The Gender Game 5: The Gender Fall(81)
Owen shot me a vicious look, his face growing mottled with rage, as if someone had flipped a switch inside his brain. “Ask your boyfriend,” he hissed, his voice coming out like the angry leaking of a tire. I jerked back without thinking, as though he would launch himself at me.
A pregnant silence stretched between us, and after several long seconds, Owen leaned back and angrily wiped his eyes. “You should go.”
I agreed. Wordlessly, I stood up and moved over to the door. As my hand touched the doorknob, I stopped, the urge to apologize thick and hot on my tongue. It was the part I had hated the most after my mother had died—all the apologies. I could never understand them. Now, I couldn’t help but feel the same desire. It was a bandage of sorts. A way of making myself feel better for not being able to help him. I had always misunderstood them; I had thought all those people were saying they were sorry my mother had died. Now I realized they had been sorry they couldn’t help me and Tim more.
I wasn’t going to let Owen go through this alone, though. He wouldn’t get a “sorry” from me, because I would be there to help him. I left.
I found Amber in the living room, sifting through the boxes I had slung together. She turned as I came out, studying me. “I’m sorry about the transmission,” she offered softly, crossing her arms over her chest. “Viggo said they might have hacked the frequency. We needed to kill the link in case somebody was tracing it, trying to find you.”
“It’s okay,” I replied, my voice still thick. “I think Owen could do with your company. Can you go to him?”
She nodded and moved past me, heading toward the back room. I scanned the room. Still no Viggo. I moved down the hall and outside. The mood in the house was somber; as people moved around, unpacking from the evacuation drill, I could almost feel the news of the tragedy moving through our ranks, making the conversations softer and the darkness outside feel wearier and more dangerous.
Ms. Dale stood on the porch, talking in a low voice with Dr. Arlan and Lynne.
“Yes, of course,” she was saying to the young woman, “we removed the tracker from Ian’s body. As for the other boy”—she turned to the doctor—“we could keep him in the barn loft or the basement, but that’s not the best area.”
“I would hope to give him at least a little light… a place that feels safe,” Dr. Arlan said. “He’s just a child. He’ll probably be so confused when he wakes up. Is there someone here he trusts?” I realized, listening in, that they must have been talking about the other boy who had survived the raid.
“That depends,” Ms. Dale said, “on many things. The only person here who really knows him is Viggo, but I have reason to believe he’s probably been conditioned to think of Viggo as a traitor. It might be best if we have someone impartial first attempt to speak to him… and a doctor there to find out how he’s responding to being off the Benuxupane. If that’s what is actually in him. We have a good opportunity here; we should probably do a blood sample before he wakes up again, just to find out what chemicals they’re pumping into them.”
Dr. Arlan’s voice grew wary. “I can do that, yes. But our ‘opportunity’ is also a child. We can’t forget that.”
Ms. Dale nodded. “You’re very right. That’s why it’s a difficult decision.” She tossed a glance back at me, and I realized she knew I’d been standing there listening. “Violet, can you think of anything to do with Cody?”
Cody. The name was familiar. Through my worry, a memory surfaced of a surly kid who had once challenged Viggo’s authority as a teacher when we’d brought the boys out of their cages in The Green. Shock passed through me as I realized this made two children we knew, at least somewhat. It was all too real right now.
I looked at Ms. Dale, trying to figure out something to say beyond the buzzing in my mind. “I…”

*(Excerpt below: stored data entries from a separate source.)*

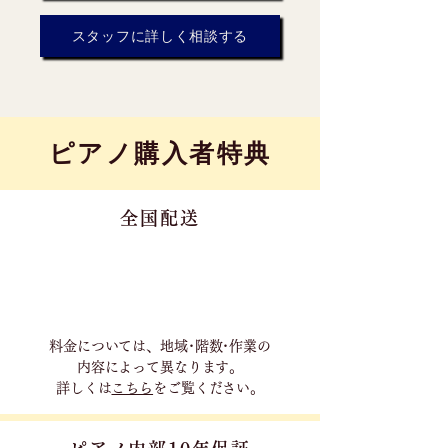
スタッフに詳しく相談する
​ピアノ購入者特典
全国配送
料金については、地域･階数･作業の
内容に
よって異なります。
詳しくは
こちら
をご覧ください。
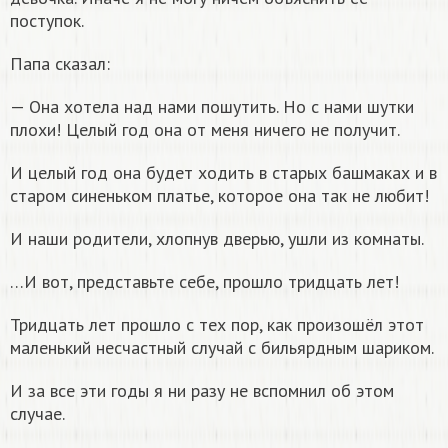
поступок.
Папа сказал:
— Она хотела над нами пошутить. Но с нами шутки
плохи! Целый год она от меня ничего не получит.
И целый год она будет ходить в старых башмаках и в
старом синеньком платье, которое она так не любит!
И наши родители, хлопнув дверью, ушли из комнаты.
…И вот, представьте себе, прошло тридцать лет!
Тридцать лет прошло с тех пор, как произошёл этот
маленький несчастный случай с бильярдным шариком.
И за все эти годы я ни разу не вспомнил об этом
случае.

“I know you’re looking for Viggo,” Ms. Dale said, nodding her head toward the barn. “He’s in there. He’s hurting. You should probably go to him. Dr. Arlan and I will take care of Cody for now, although we’d like everyone’s input later on.”
Her suggestion was completely unnecessary, as I was already moving quickly across the dew-slicked grass. I had to force myself to slow down when my head started to throb and feel woozy. I had already pushed myself too far—skipping my nap earlier had been a mistake—but I couldn’t wait to comfort Viggo until I felt better. Gritting my teeth, I pushed through the feeling and continued my journey to the barn.